Deforestasi dan degradasi hutan di Pulau Sumatra yang sangat besar akan mengancam
terhadap keanekaragaman hayati yang ada. Deforestasi dan degradasi akan menyebabkan
hilangnya hutan atau terpotong-potongnya hutan menjadi bagian-bagian kecil dan terpisah. Alih
fungsi hutan banyak digunakan untuk perkebunan, hutan tanaman industri, pemukiman, industri,
dll. Investigasi Eyes on the Forest (2008) melaporkan bahwa pembuatan jalan logging oleh Asia
Pulp & Paper (APP) sepanjang 45 km yang membelah hutan gambut di Senepis Propinsi Riau
mengakibatkan penyusutan luas hutan dan memicu peningkatan konflik manusia-harimau di
kawasan tersebut. Perusakan habitat dan perburuan hewan mangsa telah diketahui sebagai
faktor utama yang menyebabkan turunnya jumlah harimau secara dramatis di Asia[6]
Keberadaan harimau sumatra saat ini menjadi sebuah polemik tersendiri karena mengakibatkan
konflik antara manusia dan harimau. Rusaknya habitat alami harimau sumatra mengakibatkan
satwa ini tersingkir dari habitat alaminya, sehingga menimbulkan gangguan terhadap manusia.
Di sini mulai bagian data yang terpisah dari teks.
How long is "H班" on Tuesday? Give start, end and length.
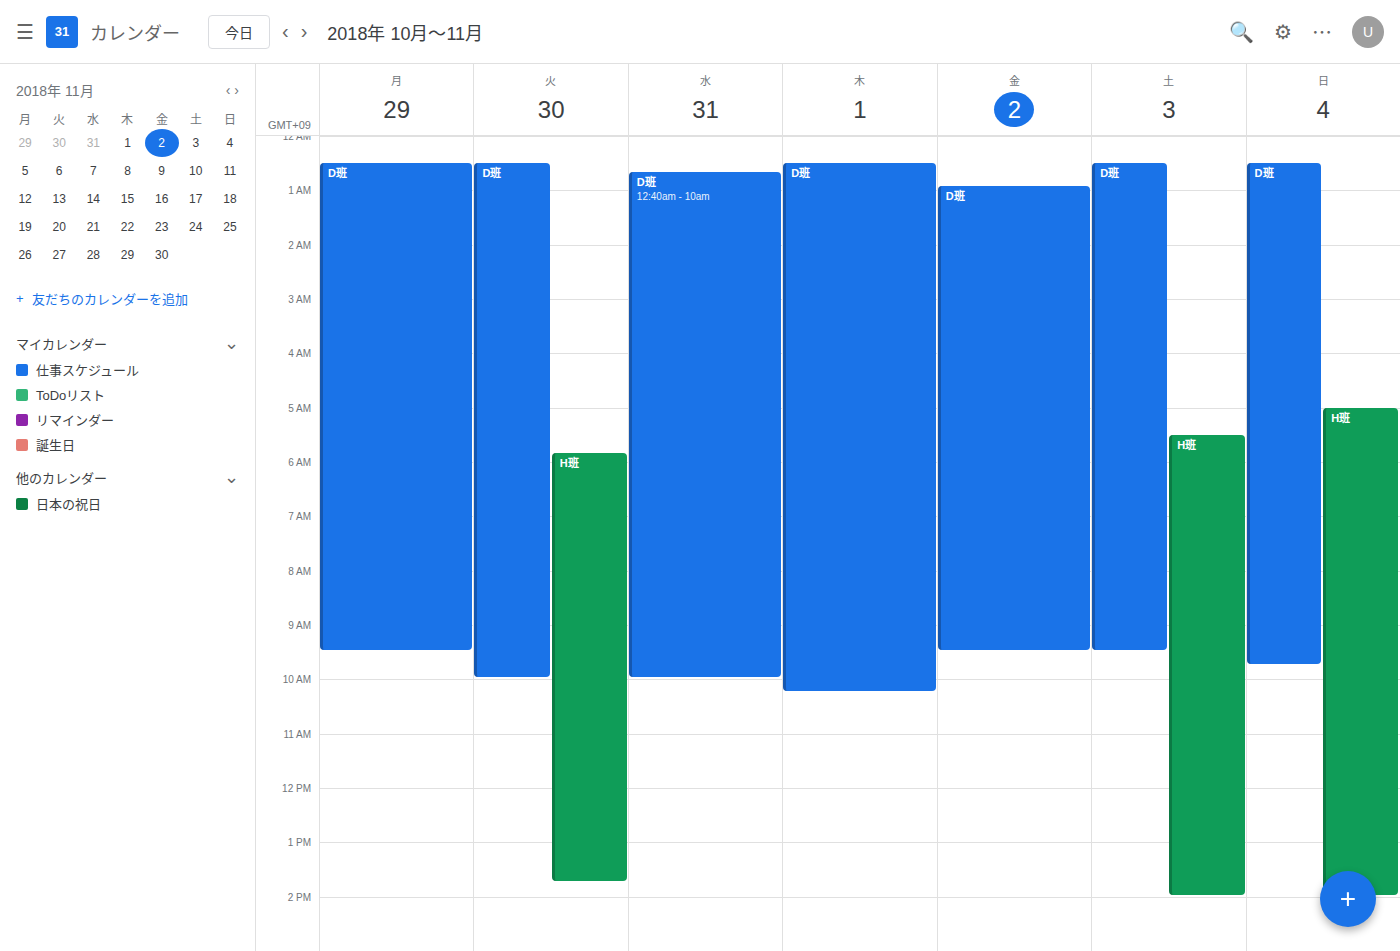
05:50 to 13:45, 7 hours 55 minutes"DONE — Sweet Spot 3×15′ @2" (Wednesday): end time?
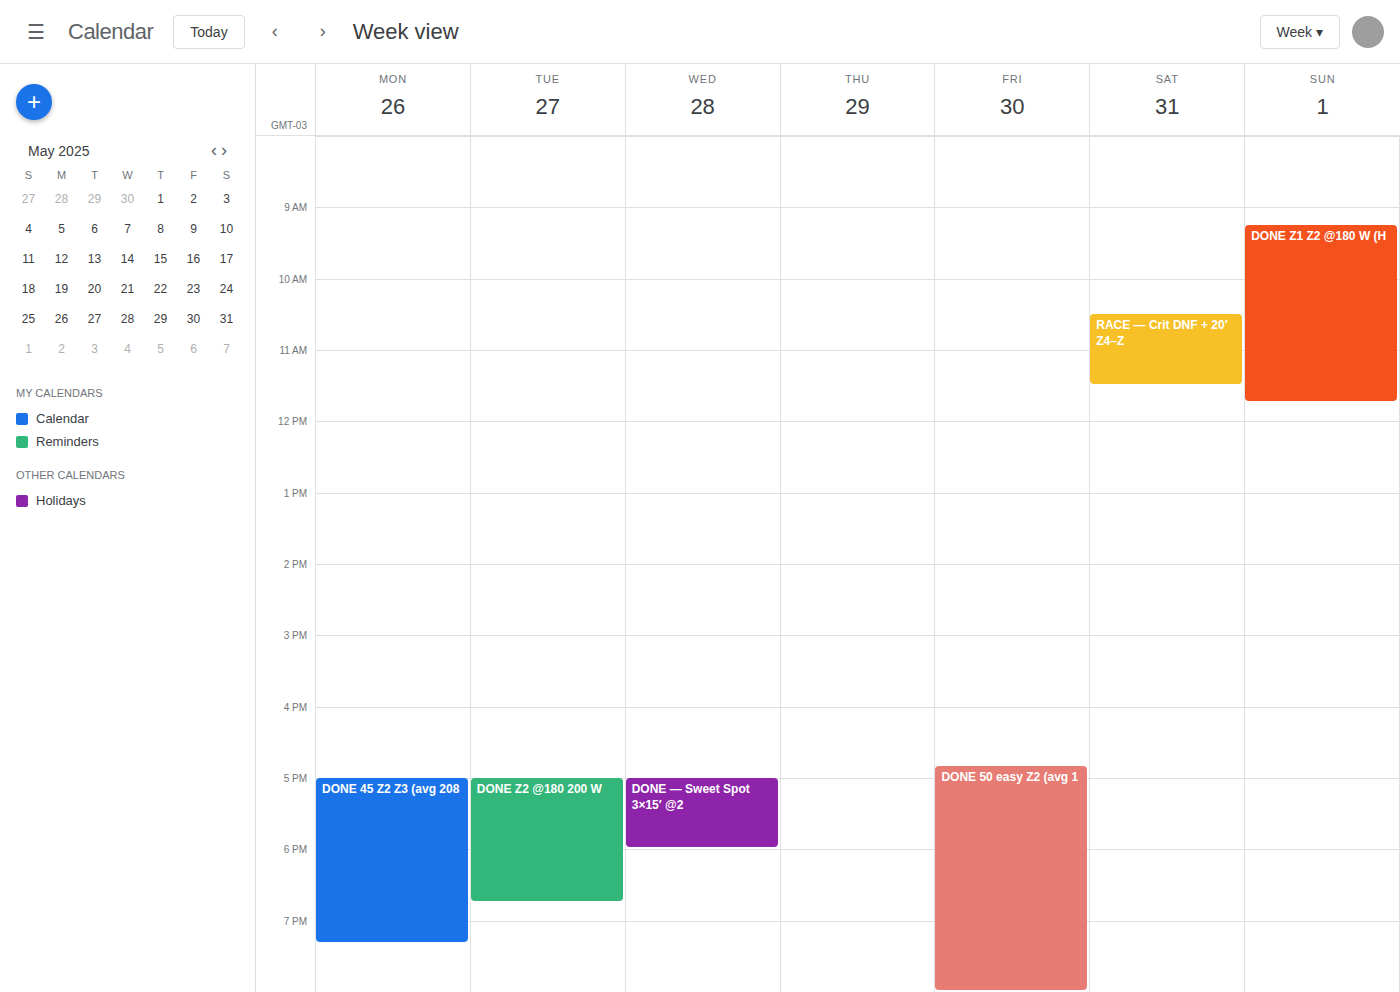
6:00 PM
Serangan harimau sumatra terhadap manusia dan hewan ternak telah sering terjadi. Serangan
harimau sumatra yang menewaskan 3 ekor ternak sapi terjadi di Desa Talang Kebun Kecamatan
Lubuk Sandi Kabupaten Seluma Propinsi Bengkulu[7]. Sementara itu dalam kurun waktu dua
tahun terakhir di Popinsi Sumatra Barat tercatat 26 kasus konflik harimau dengan manusia,
sebanyak 16 kasus menghilangkan nyawa manusia dan sisanya memangsa ternak
masyarakat.[8]
Masih maraknya perdagangan bagian tubuh harimau tersebut sudah dilaporkan Profauna
ke Departemen Kehutanan melalui Dirjen PHKA pada bulan April 2009, dengan harapan
pemerintah bisa mengambil langkah-langkah tegas untuk mengatasi perdagangan satwa langka
yang dilindungi tersebut. Beberapa tindakan nyata telah diambil pemerintah untuk memerangi
perdagangan bagian tubuh harimau di Jakarta.
Langkah-langkah yang dilakukan Pemerintah daerah untuk Melindungi Kelestariannya
WWF Indonesia bekerja sama dengan Pemerintah Indonesia, industri yang mengancam
habitat harimau, organisasi konservasi lainnya serta masyarakat lokal untuk
menyelamatkan Harimau Sumatera dari kepunahan. Pada tahun 2004, Pemerintah
Indonesia mendeklarasikan kawasan penting, Tesso Nilo, sebagai Taman Nasional
untuk memastikan masa depan yang aman bagi keberadaan Harimau Sumatera. Tahun
2010, pada KTT Harimau di St. Petersburg, Indonesia dan 12 negara lainnya yang
melindungi harimau berkomitmen dalam sebuah tujuan konservasi spesies ambisius dan
visioner yang pernah dibuat: TX2 – untuk menambah kelipatan jumlah harimau sampai
pada akhir tahun 2022, tahun Harimau selanjutnya.
WWF saat ini tengah melakukan terobosan penelitian tentang Harimau Sumatera di
Sumatera Tengah, menggunakan perangkap kamera untuk memperkirakan jumlah
populasi, habitat dan distribusi untuk mengidentifikasi koridor satwa liar yang
membutuhkan perlindungan. WWF juga menurunkan tim patroli anti-perburuan dan unit
yang bekerja untuk mengurangi konflik manusia-harimau di masyarakat lokal.